On nous bassine que le foie gras, c’est difficile à faire soi même. Ouais, c’est ça ouais. Je commence à croire que c’est uniquement pour nous faire acheter le foie déjà cuisiné, qu’on vend le double ou le triple du foie frais, pour que ça reste strictement un truc de riche, alors que finalement c’est juste un truc de mi-riche. Cette semaine, j’ai pété mon budget et me suis offert un foie frais extra (20 boules à carrouf). Moultes recherches sur internet m’ont appris qu’il ne fallait pas prendre un foie trop gros pour qu’il soit bon, maximum 500gr. Sauf que j’en ai pas trouvé, le moins gros faisait 600gr, tant pis, allons-y. 100gr en plus ne vont pas me tuer, hin.
N’ayant jamais cuisiné le foie gras de ma vie, je stresse comme au bachot. Je me jette à l’eau, me disant que c’est comme au poker : si je perds, ce n’est pas grave, j’aurai appris de mes erreurs. Alors je commence à charcuter le foie pour le dénerver, là encore j’avais pris conseil, et pas des plus pourris. Bon, mon foie fait un peu pitié après la délicate opération, tout éparpillé en tout petits morceaux façon puzzle, comme dirait l’autre. J’ai les mains hydratées pour 3 semaines -le canard gras c’est mieux que nivea- et il ne reste qu’à faire baigner le foie dans de l’eau glacée pour finir de le nettoyer, le temps de chercher la bonne recette de marinade en fumant 10 clopes.
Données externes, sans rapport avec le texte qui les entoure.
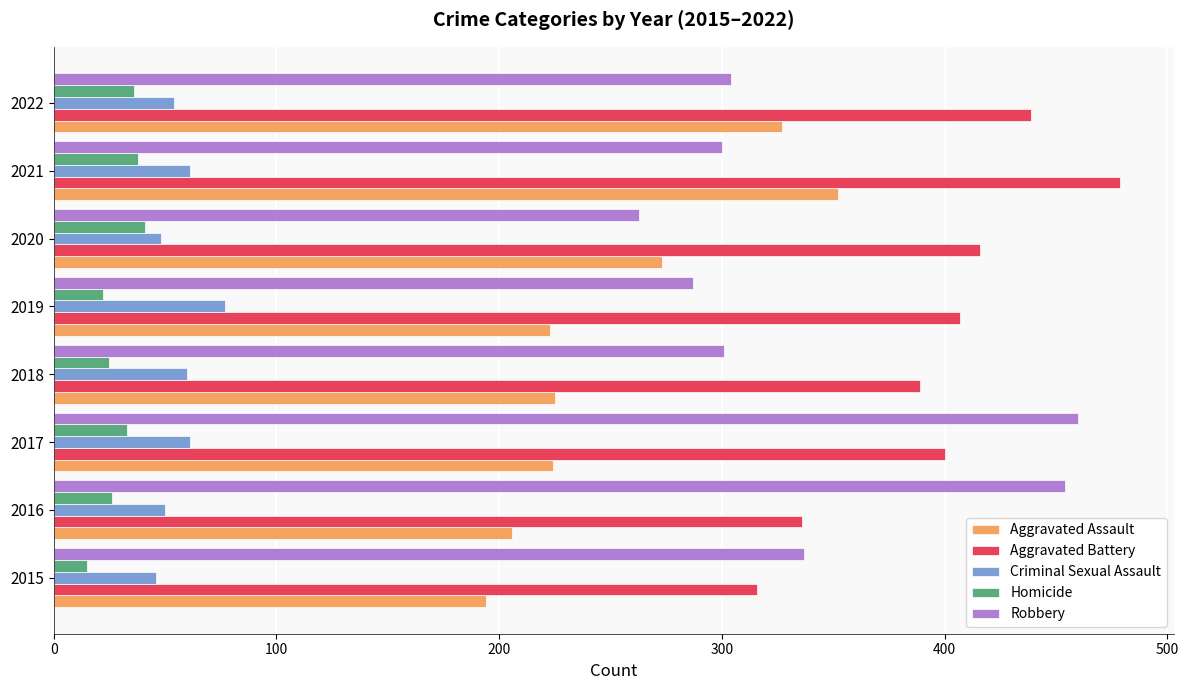

Where is Aggravated Battery nearest to the value 397?

2017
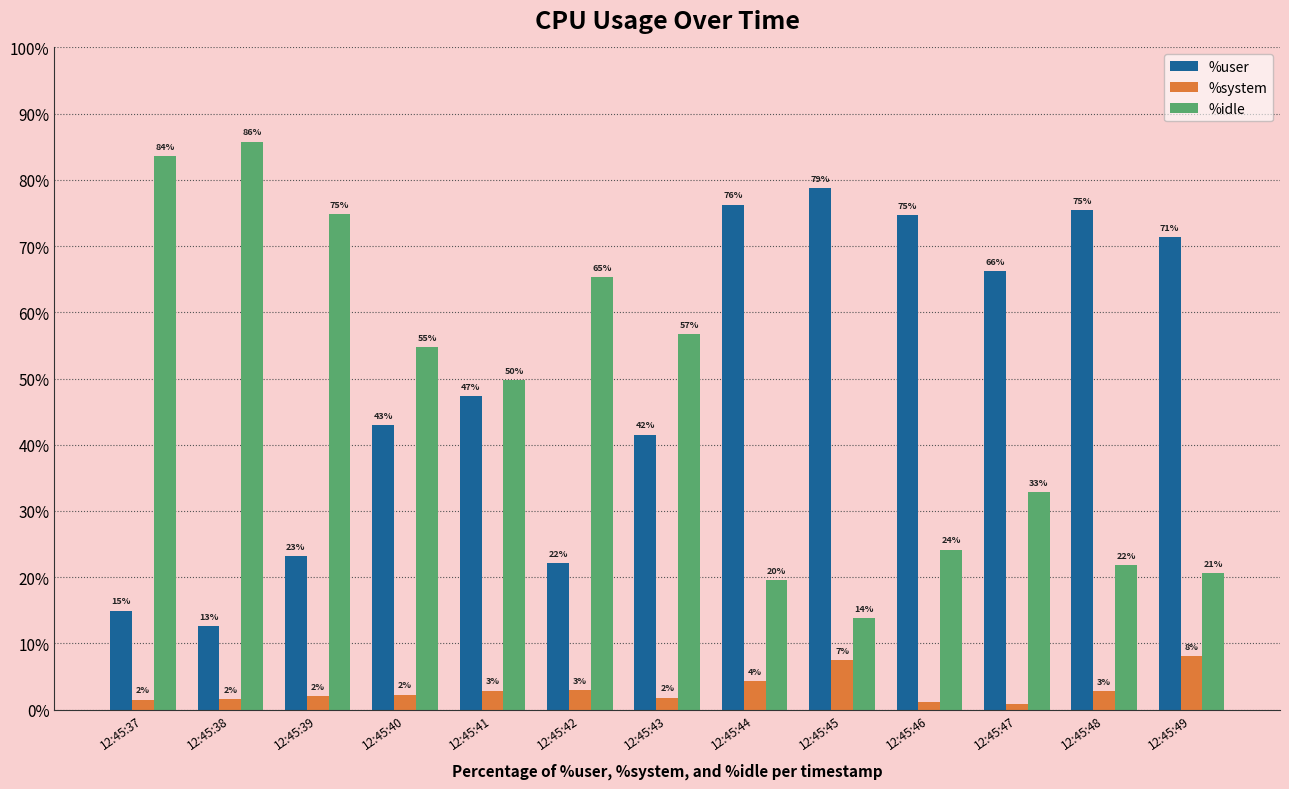

Where is %user nearest to the value 45?

12:45:40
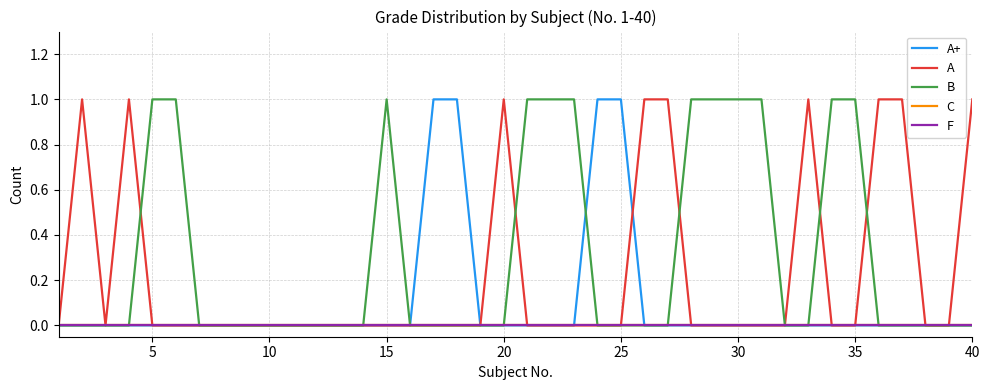

Which series has the widest spread of values?

A+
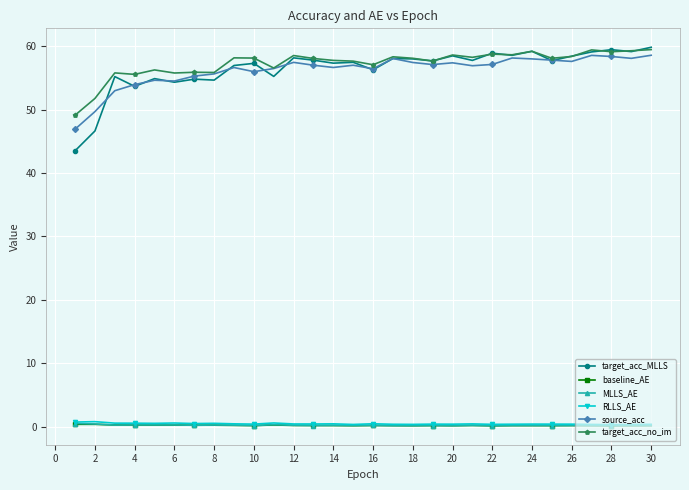

What is the average value of the MLLS_AE series?

0.2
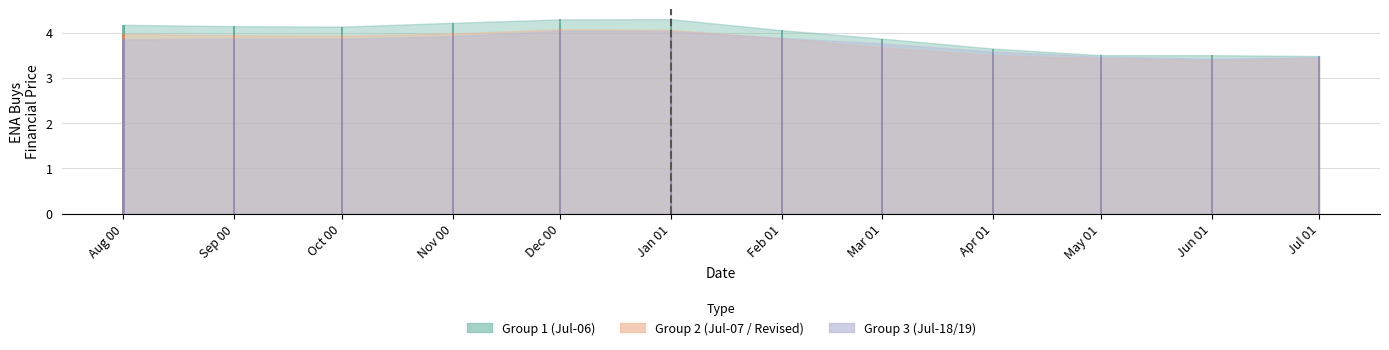

At which label does ENA Buys Financial (Group1) reach its minimum?

Jul 01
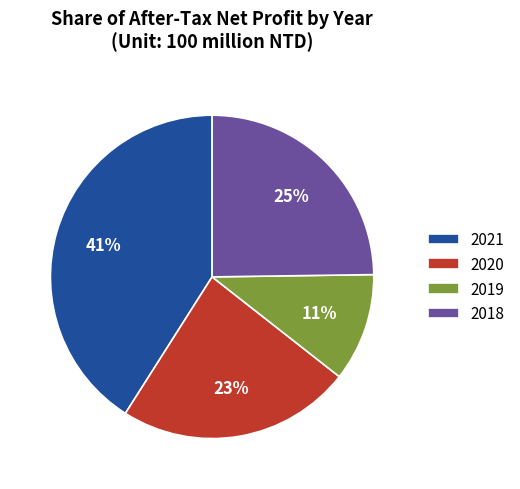

What percentage is the 2018 slice, to the nearest percent?

25%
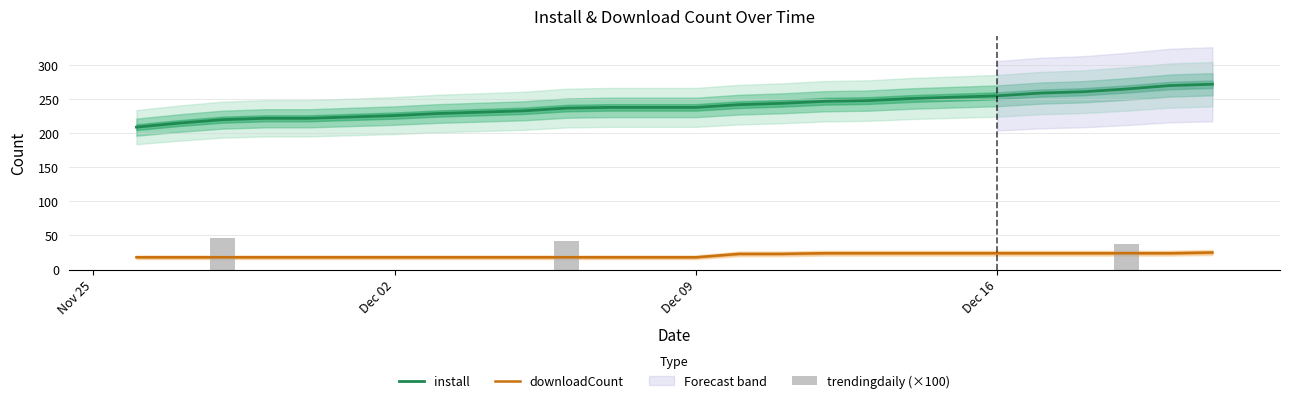

What is the maximum value for install?

272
1/2 heure de trempage et un cancer des poumons plus tard, j’éponge mes morceaux de foie, et les mets à mariner dans un mélange de 2 C à S de cognac, 1 C à C de sel et une de sucre, et d’un peu de poivre. Pendant les 2 heures de marinade, je fignole ma théorie de la cuisson de foie gras à la Léautey. Mon four pourri ne descend bien évidemment en dessous de 100°C, ce con fait tout pour me faire chier. Tant pis, je prends le risque : je préchauffe le four à 100°C, et dans un plat en pyrex, je dispose mes morceaux de foie, et je pose par dessus 2 feuilles d’alu pour atténuer la chaleur du four, et c’est parti pour 20 mn de cuisson (au lieu des 25 mn à 90°C)
Au bout de 20 mn, je suis à deux doigts de me pisser dessus, est-ce trop cuit, est-ce cru, j’en sais rien mais ce site m’apprend que même si il est flasque et a l’air cru, le foie est bel et bien cuit, si, si.
Y’a plus qu’à le mettre dans une terrine méthode tetris, hop du papier sulfurisé par dessus, un poids pour tasser tout ça (genre brique de lait), et c’est parti pour une longue épreuve de patience de 3 jours. Je verse par dessus le gras clair fondu pendant la cuisson que j’ai pris soin de réserver.
Là , je ne sais absolument pas à quoi m’en tenir, ce 3ème jour. Eh ben croyez moi ou non, mais il est réussi. Enfin, pas raté. Je dois encore voir pour améliorer la marinade, mais le défi de la cuisson est réussi.
Donc même avec un four pourri et zéro expérience, le pouilleux peut se payer le luxe d’une orgie de foie gras et emmerder les riches, ce qui n’a pas de prix.